START Materials provided

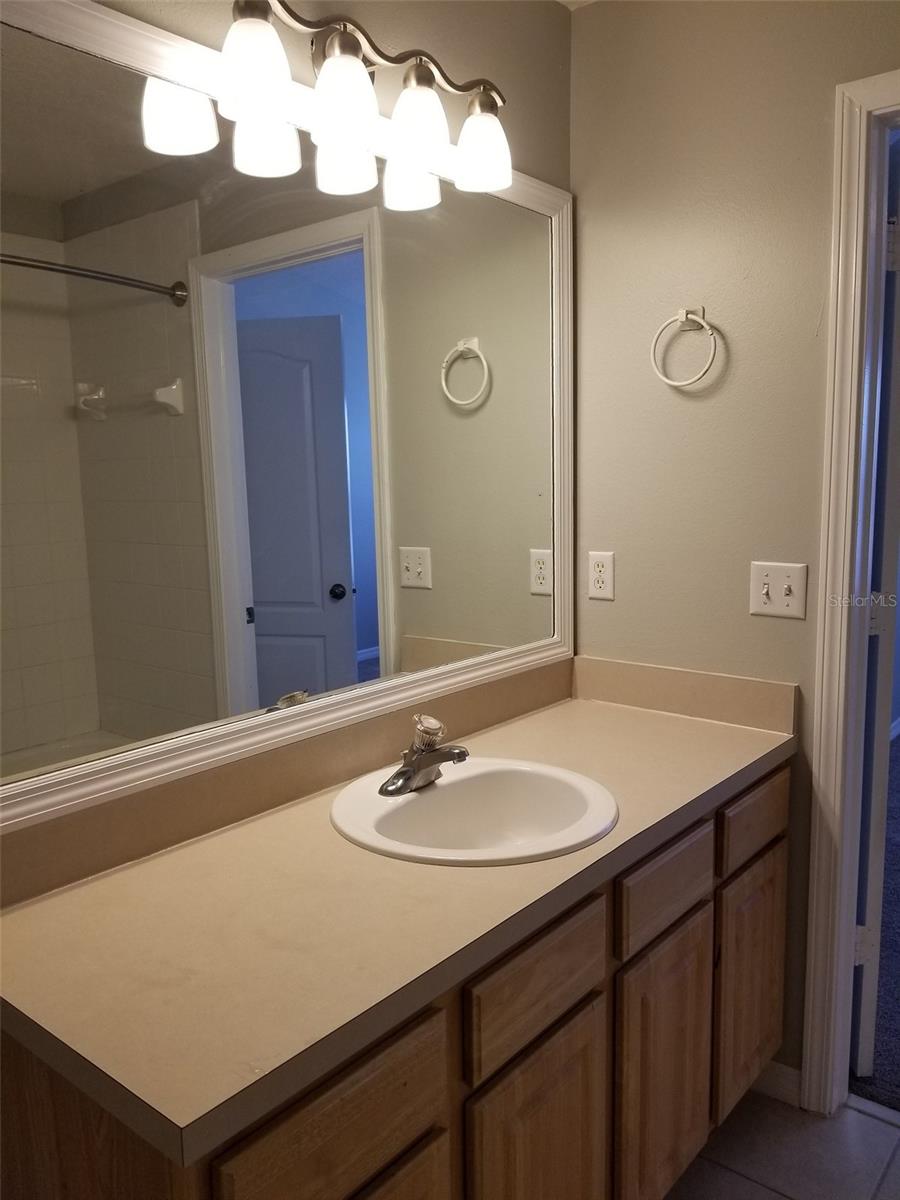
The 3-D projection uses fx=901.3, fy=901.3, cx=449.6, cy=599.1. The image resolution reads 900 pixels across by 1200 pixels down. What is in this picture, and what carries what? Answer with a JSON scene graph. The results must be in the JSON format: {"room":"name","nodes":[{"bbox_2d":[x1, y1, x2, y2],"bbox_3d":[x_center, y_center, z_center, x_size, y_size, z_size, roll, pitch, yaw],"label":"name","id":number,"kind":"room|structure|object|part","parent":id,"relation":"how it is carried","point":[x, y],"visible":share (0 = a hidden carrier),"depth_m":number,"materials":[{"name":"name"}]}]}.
{"room":"bathroom","nodes":[
{"label":"bathroom","id":0,"kind":"room"},
{"bbox_2d":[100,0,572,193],"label":"mirror wall","id":1,"kind":"structure","parent":0,"point":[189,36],"depth_m":1.80,"materials":[{"name":"beige paint"}]},
{"bbox_2d":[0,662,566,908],"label":"backsplash","id":2,"kind":"structure","parent":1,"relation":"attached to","point":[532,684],"depth_m":1.65,"materials":[{"name":"beige laminate"}]},
{"bbox_2d":[0,0,573,841],"bbox_3d":[-0.184,-0.310,1.582,0.028,1.065,1.529,6,11,39],"label":"mirror","id":3,"kind":"object","parent":1,"relation":"attached to","point":[342,568],"visible":1,"depth_m":1.42,"materials":[{"name":"white mirror"}]},
{"bbox_2d":[209,0,514,200],"bbox_3d":[-0.127,-0.849,1.489,0.180,0.228,0.689,6,11,39],"label":"vanity light","id":4,"kind":"object","parent":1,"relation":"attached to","point":[421,160],"visible":0.99,"depth_m":1.43,"materials":[{"name":"metal"}]},
{"bbox_3d":[-0.274,-0.750,1.266,0.098,0.124,0.100,6,11,39],"label":"shade","id":5,"kind":"part","parent":4,"relation":"part of","materials":[{"name":"white glass"}]},
{"bbox_3d":[-0.165,-0.767,1.379,0.106,0.120,0.108,6,11,39],"label":"shade","id":6,"kind":"part","parent":4,"relation":"part of","materials":[{"name":"white glass"}]},
{"bbox_3d":[-0.054,-0.782,1.488,0.103,0.117,0.104,6,11,39],"label":"shade","id":7,"kind":"part","parent":4,"relation":"part of","materials":[{"name":"white glass"}]},
{"bbox_3d":[0.056,-0.804,1.605,0.105,0.119,0.104,6,11,39],"label":"shade","id":8,"kind":"part","parent":4,"relation":"part of","materials":[{"name":"white glass"}]},
{"bbox_2d":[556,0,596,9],"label":"ceiling","id":9,"kind":"structure","parent":0,"point":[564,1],"depth_m":2.04,"materials":[{"name":"white paint"}]},
{"bbox_2d":[570,0,899,1095],"bbox_3d":[1.305,-0.056,1.470,2.543,2.446,0.118,6,11,39],"label":"right wall","id":10,"kind":"structure","parent":0,"point":[584,23],"depth_m":1.94,"materials":[{"name":"beige paint"}]},
{"bbox_2d":[587,551,615,600],"bbox_3d":[0.361,-0.057,2.156,0.070,0.114,0.008,6,11,39],"label":"power outlet","id":11,"kind":"object","parent":10,"relation":"attached to","point":[599,568],"visible":0.99,"depth_m":2.15,"materials":[{"name":"white plastic"}]},
{"bbox_2d":[650,306,717,389],"bbox_3d":[0.506,-0.540,1.931,0.154,0.174,0.053,6,11,39],"label":"towel ring","id":12,"kind":"object","parent":10,"relation":"attached to","point":[683,313],"visible":0.98,"depth_m":1.92,"materials":[{"name":"white metal"}]},
{"bbox_2d":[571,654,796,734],"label":"side backsplash","id":13,"kind":"structure","parent":10,"relation":"attached to","point":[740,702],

END Materials provided

Required action
Every line of the records above must reappear exactly, though the pictures must not.

Response box
The 3-D projection uses fx=901.3, fy=901.3, cx=449.6, cy=599.1. The image resolution reads 900 pixels across by 1200 pixels down. What is in this picture, and what carries what? Answer with a JSON scene graph. The results must be in the JSON format: {"room":"name","nodes":[{"bbox_2d":[x1, y1, x2, y2],"bbox_3d":[x_center, y_center, z_center, x_size, y_size, z_size, roll, pitch, yaw],"label":"name","id":number,"kind":"room|structure|object|part","parent":id,"relation":"how it is carried","point":[x, y],"visible":share (0 = a hidden carrier),"depth_m":number,"materials":[{"name":"name"}]}]}.
{"room":"bathroom","nodes":[
{"label":"bathroom","id":0,"kind":"room"},
{"bbox_2d":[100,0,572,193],"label":"mirror wall","id":1,"kind":"structure","parent":0,"point":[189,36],"depth_m":1.80,"materials":[{"name":"beige paint"}]},
{"bbox_2d":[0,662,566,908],"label":"backsplash","id":2,"kind":"structure","parent":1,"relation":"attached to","point":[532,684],"depth_m":1.65,"materials":[{"name":"beige laminate"}]},
{"bbox_2d":[0,0,573,841],"bbox_3d":[-0.184,-0.310,1.582,0.028,1.065,1.529,6,11,39],"label":"mirror","id":3,"kind":"object","parent":1,"relation":"attached to","point":[342,568],"visible":1,"depth_m":1.42,"materials":[{"name":"white mirror"}]},
{"bbox_2d":[209,0,514,200],"bbox_3d":[-0.127,-0.849,1.489,0.180,0.228,0.689,6,11,39],"label":"vanity light","id":4,"kind":"object","parent":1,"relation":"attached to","point":[421,160],"visible":0.99,"depth_m":1.43,"materials":[{"name":"metal"}]},
{"bbox_3d":[-0.274,-0.750,1.266,0.098,0.124,0.100,6,11,39],"label":"shade","id":5,"kind":"part","parent":4,"relation":"part of","materials":[{"name":"white glass"}]},
{"bbox_3d":[-0.165,-0.767,1.379,0.106,0.120,0.108,6,11,39],"label":"shade","id":6,"kind":"part","parent":4,"relation":"part of","materials":[{"name":"white glass"}]},
{"bbox_3d":[-0.054,-0.782,1.488,0.103,0.117,0.104,6,11,39],"label":"shade","id":7,"kind":"part","parent":4,"relation":"part of","materials":[{"name":"white glass"}]},
{"bbox_3d":[0.056,-0.804,1.605,0.105,0.119,0.104,6,11,39],"label":"shade","id":8,"kind":"part","parent":4,"relation":"part of","materials":[{"name":"white glass"}]},
{"bbox_2d":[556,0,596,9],"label":"ceiling","id":9,"kind":"structure","parent":0,"point":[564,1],"depth_m":2.04,"materials":[{"name":"white paint"}]},
{"bbox_2d":[570,0,899,1095],"bbox_3d":[1.305,-0.056,1.470,2.543,2.446,0.118,6,11,39],"label":"right wall","id":10,"kind":"structure","parent":0,"point":[584,23],"depth_m":1.94,"materials":[{"name":"beige paint"}]},
{"bbox_2d":[587,551,615,600],"bbox_3d":[0.361,-0.057,2.156,0.070,0.114,0.008,6,11,39],"label":"power outlet","id":11,"kind":"object","parent":10,"relation":"attached to","point":[599,568],"visible":0.99,"depth_m":2.15,"materials":[{"name":"white plastic"}]},
{"bbox_2d":[650,306,717,389],"bbox_3d":[0.506,-0.540,1.931,0.154,0.174,0.053,6,11,39],"label":"towel ring","id":12,"kind":"object","parent":10,"relation":"attached to","point":[683,313],"visible":0.98,"depth_m":1.92,"materials":[{"name":"white metal"}]},
{"bbox_2d":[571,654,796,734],"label":"side backsplash","id":13,"kind":"structure","parent":10,"relation":"attached to","point":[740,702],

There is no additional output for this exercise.